Toutefois, c’est précisément ce moment que choisissent la LCR et Besancenot, surfant sur une vague de popularité gracieuseté des médias, pour répudier officiellement tout vestige politique de leur association avec le socialisme révolutionnaire. A cette fin, la LCR est sur le point d’être dissoute dans le soi-disant « Nouveau Parti anticapitaliste » (NPA). Comme le démontre le débat au sein de la direction de la LCR sur cette transformation, le NPA sera basé sur un programme réformiste bourgeois.

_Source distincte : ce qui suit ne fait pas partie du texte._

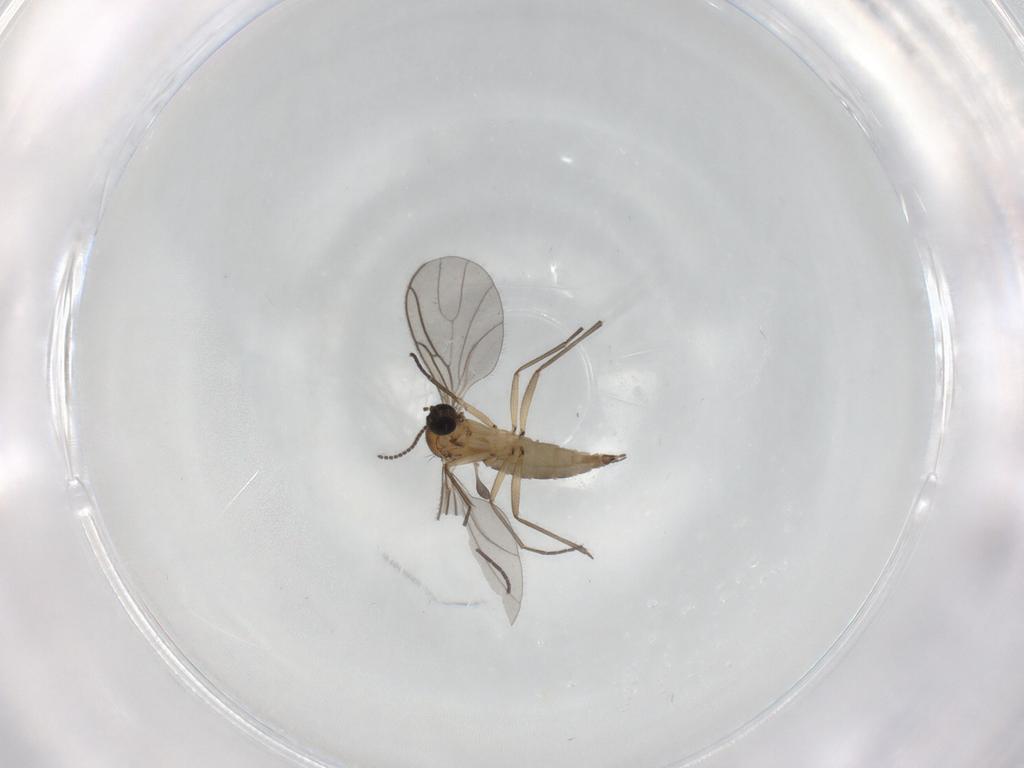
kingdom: Animalia
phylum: Arthropoda
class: Insecta
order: Diptera
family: Sciaridae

Alain Krivine, François Sabado et d’autres dirigeants de la LCR ont souligné que leur nouveau parti n’aura aucune affiliation politique avec le trotskysme, c’est-à-dire avec la perspective de la révolution socialiste.

Pour la LCR, qui espère utiliser sa popularité pour asseoir sa position sur le flanc gauche du PS, le développement rapide et l’ampleur de la crise du PS représentent une mauvaise nouvelle. Besancenot a affirmé que la crise du Parti socialiste offrait un « triste spectacle » et que « les seuls qui peuvent se réjouir » de cette situation, « c'est probablement la droite ». 

Les socialistes en France et en Europe doivent sérieusement réfléchir à ce que révèle la crise du PS. La situation rappelle ce que Trotsky avait écrit dans Où va la France : « La tendance générale des masses travailleuses, y compris des masses petites-bourgeoises, est évidente : elles vont à gauche. L'orientation des chefs des partis ouvriers n'est pas moins évidente : ils vont à droite. » La perspective du Comité international de la Quatrième Internationale est de lutter, comme Trotsky l’a fait, pour la formation d’un parti révolutionnaire socialiste en France.